Think how you would feel if someone proposed a 10,000-person “village” at Springdale, near Zion, or consider the horrifying actual plans for a gondola and restaurant at the Little Colorado confluence, at the eastern edge of the Grand Canyon. Do we commend their civic boosterism? No! We condemn mega-developments because Zion National Park and the Grand Canyon belong to all of us. 

Should President Obama create a Bears Ears monument, I hope Moab and the vacation marketers can restrain themselves from trying to cash in: No tourism boosters giving pep talks in Bluff, no flyboys pressing for scenic flights, no death-seeking extreme sportsters descending on Comb Ridge, no gluten-free bistros in Blanding, and no mass hordes of random tourons emanating out of Las Vegas, looking for that quick, bloodless Disney experience.

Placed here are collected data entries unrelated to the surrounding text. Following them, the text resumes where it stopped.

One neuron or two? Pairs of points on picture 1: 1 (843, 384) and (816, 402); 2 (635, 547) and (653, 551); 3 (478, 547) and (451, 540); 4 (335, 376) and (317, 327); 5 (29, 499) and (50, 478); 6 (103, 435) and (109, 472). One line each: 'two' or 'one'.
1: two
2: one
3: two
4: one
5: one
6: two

Along with the Navajos and Utes in the remote villages of Aneth, Montezuma Creek, White Mesa and Bluff, a surprising number of Anglos in the sleepy Mormon towns of Blanding and Monticello say they are also spooked by the prospect of industrial tourism. What will help is that the small towns within the Bears Ears area are separated by vast amounts of not much at all. “Remote” doesn’t begin to describe this land of sculpted red rock.

Recent history also gives us reason for hope, even if Bears Ears becomes a national monument. In 1996, President Bill Clinton went to the Grand Canyon to announce his highly controversial creation of the Grand Staircase Escalante Monument. You might think that tourism would boom the nearby towns of Escalante, Torrey and Boulder. But no, they remain pretty much what they’ve always been in the face of increased but hardly Moab-level visitation. It may be too much to hope, but unlike Vietnam, in the Utah wilds it might be possible to save the villages without destroying them.

Jon Kovash is a contributor to Writers on the Range, the opinion service of High Country News. He writes in Moab, Utah.